DOCUMENT PASSAGE –
+-------+
Until WWI, most countries followed the gold standard for their respective currencies; which essentially meant that they promised to exchange their currencies for gold of equivalent value as per the current international prices of gold. This significantly constricted the flexibility in their monetary policy, as only a few countries had enough gold reserves to back their monetary requirements for development efforts needed in post war period. Abandoning the gold standard, they printed massive amount of money leading to hyperinflation, which eventually led to great depression and another great war.

Post WWII, most countries considered reverting to gold standard. However, since at that time, US had held more than three fourth of global gold reserves at that time, it was felt that making the gold pegged USD the reserve currency, instead of gold, would provide the necessary flexibility in monetary policy (since unlike gold, the USD supply could be flexible) to support growth and development.

The energy price led stagflation in US eventually led to the demise of Bretton Wood agreement. To get the US economy out of stagflation (no growth and high inflation) President Nixon sharply devalued the USD. Thus sharp devaluation led to a run on the US gold reserves, forcing the US to unpeg USD from gold prices and thus violating the Bretton Wood Agreement. The gold peg ended in 1971 but USD continued to remain the reserve currency of the world in absence of a viable alternative.

Last week, Kristalina Georgieva, IMF Managing Director, in her speech called for a new Bretton Wood Moment for the world (see here). Comparing the damage to the global economy caused by Covid-19 pandemic, she emphasized on the greater need for global cooperation to put the global economy back on growth path. She said, “Today we face a new Bretton Woods “moment.” A pandemic that has already cost more than a million lives. An economic calamity that will make the world economy 4.4 % smaller this year and strip an estimated $11 trillion of output by next year. And untold human desperation in the face of huge disruption and rising poverty for the first time in decades. Once again, we face two massive tasks: to fight the crisis today — and build a better tomorrow.”

She further adeed, “We face what I have called a Long Ascent for the global economy: a climb that will be difficult, uneven, uncertain—and prone to setbacks.

But it is a climb up. And we will have a chance to address some persistent problems — low productivity, slow growth, high inequalities, a looming climate crisis. We can do better than build back the pre-pandemic world – we can build forward to a world that is more resilient, sustainable, and inclusive. We must seize this new Bretton Woods moment.”

She specifically called for “Prudent macroeconomic policies and strong institutions”, “people centric policies” and “climate change” as three imperatives for the new system.

Obviously, the emphasis is on greater global cooperation, sustainability and equality. Unfortunately, a number of analysts, traders and strategists have read her comment to mean return of gold standard.

Neils Christensen, quoted some of the popular comments in his blog post (see here) highlighting how the people are misreading her comments for a BULL call on gold—

“Gold is on its way back to monetary policy in a direct way. The IMF last week confirmed they WILL NOT sell gold reserves. Now they are calling for a new Bretton Woods arrangement. WELCOME TO THE ERA OF GOLD ? — Gold Telegraph

Imf calls for a new Bretton Woods. A new gold standard. Sit tight. Evidence is piling. — Gold Ventures

IT'S OFFICIAL IMF CALLS FOR 'A NEW BRETTON WOODS' 'A New Bretton Woods Moment'— Willem Middelkoop

A New Financial System Backed By Gold. It Will Never Happen You All Said Bretton Woods Was A Gold Backed Monetary System. The Best Is Yet To Come? Baba & Riddlers”

In my view, a new global order will definitely emerge out of this pandemic. The new order will address sustainability and equity issues. Gold will not be a key component of the new order. USD may retain its dominance but it shall face serious challenge from other currencies, including the digital currencies.
+-------+
INFORMATION GIVEN –
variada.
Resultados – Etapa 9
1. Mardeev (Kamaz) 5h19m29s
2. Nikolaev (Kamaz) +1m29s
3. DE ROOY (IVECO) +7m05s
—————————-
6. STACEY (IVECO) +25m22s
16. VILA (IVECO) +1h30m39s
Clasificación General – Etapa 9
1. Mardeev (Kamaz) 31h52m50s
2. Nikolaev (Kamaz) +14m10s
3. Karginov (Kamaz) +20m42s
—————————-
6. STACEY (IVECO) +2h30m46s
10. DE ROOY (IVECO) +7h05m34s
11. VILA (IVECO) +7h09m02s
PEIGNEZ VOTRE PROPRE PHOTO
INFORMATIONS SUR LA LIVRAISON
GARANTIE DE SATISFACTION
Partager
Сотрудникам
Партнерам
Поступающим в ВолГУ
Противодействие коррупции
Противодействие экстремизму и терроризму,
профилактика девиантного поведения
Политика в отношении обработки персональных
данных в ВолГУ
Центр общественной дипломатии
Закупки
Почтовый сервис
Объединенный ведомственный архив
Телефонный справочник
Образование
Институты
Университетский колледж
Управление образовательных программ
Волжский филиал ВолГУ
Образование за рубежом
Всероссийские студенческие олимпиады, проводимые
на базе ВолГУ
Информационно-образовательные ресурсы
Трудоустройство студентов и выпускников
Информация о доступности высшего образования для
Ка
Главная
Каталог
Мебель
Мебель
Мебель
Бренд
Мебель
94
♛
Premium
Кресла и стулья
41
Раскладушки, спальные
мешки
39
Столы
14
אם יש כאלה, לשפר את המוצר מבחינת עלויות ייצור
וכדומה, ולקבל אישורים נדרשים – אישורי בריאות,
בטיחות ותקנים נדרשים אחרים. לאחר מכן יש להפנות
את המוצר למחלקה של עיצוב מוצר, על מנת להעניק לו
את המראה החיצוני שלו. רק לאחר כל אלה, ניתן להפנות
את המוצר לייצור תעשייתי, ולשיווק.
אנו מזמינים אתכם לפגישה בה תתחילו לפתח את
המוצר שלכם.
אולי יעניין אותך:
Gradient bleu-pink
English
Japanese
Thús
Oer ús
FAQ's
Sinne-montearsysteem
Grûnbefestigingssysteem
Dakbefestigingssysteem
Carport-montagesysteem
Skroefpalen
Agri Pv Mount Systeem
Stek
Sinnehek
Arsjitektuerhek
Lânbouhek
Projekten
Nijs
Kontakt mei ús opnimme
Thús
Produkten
+-------+
Decide whether each statement agrees with the Bretton Woods passage, and answer yes or no with the deciding words quoted from it: (a) After WWII, the US held more than three fourths of the world's gold reserves. (b) Once the gold peg ended in 1971, the USD ceased to be the world's reserve currency. (c) Georgieva said the economic calamity would make the world economy 4.4% smaller this year. This material comes from a source separate from the text.

(a) Yes: "US had held more than three fourth of global gold reserves at that time"
(b) No: "USD continued to remain the reserve currency of the world in absence of a viable alternative"
(c) Yes: "An economic calamity that will make the world economy 4.4 % smaller this year"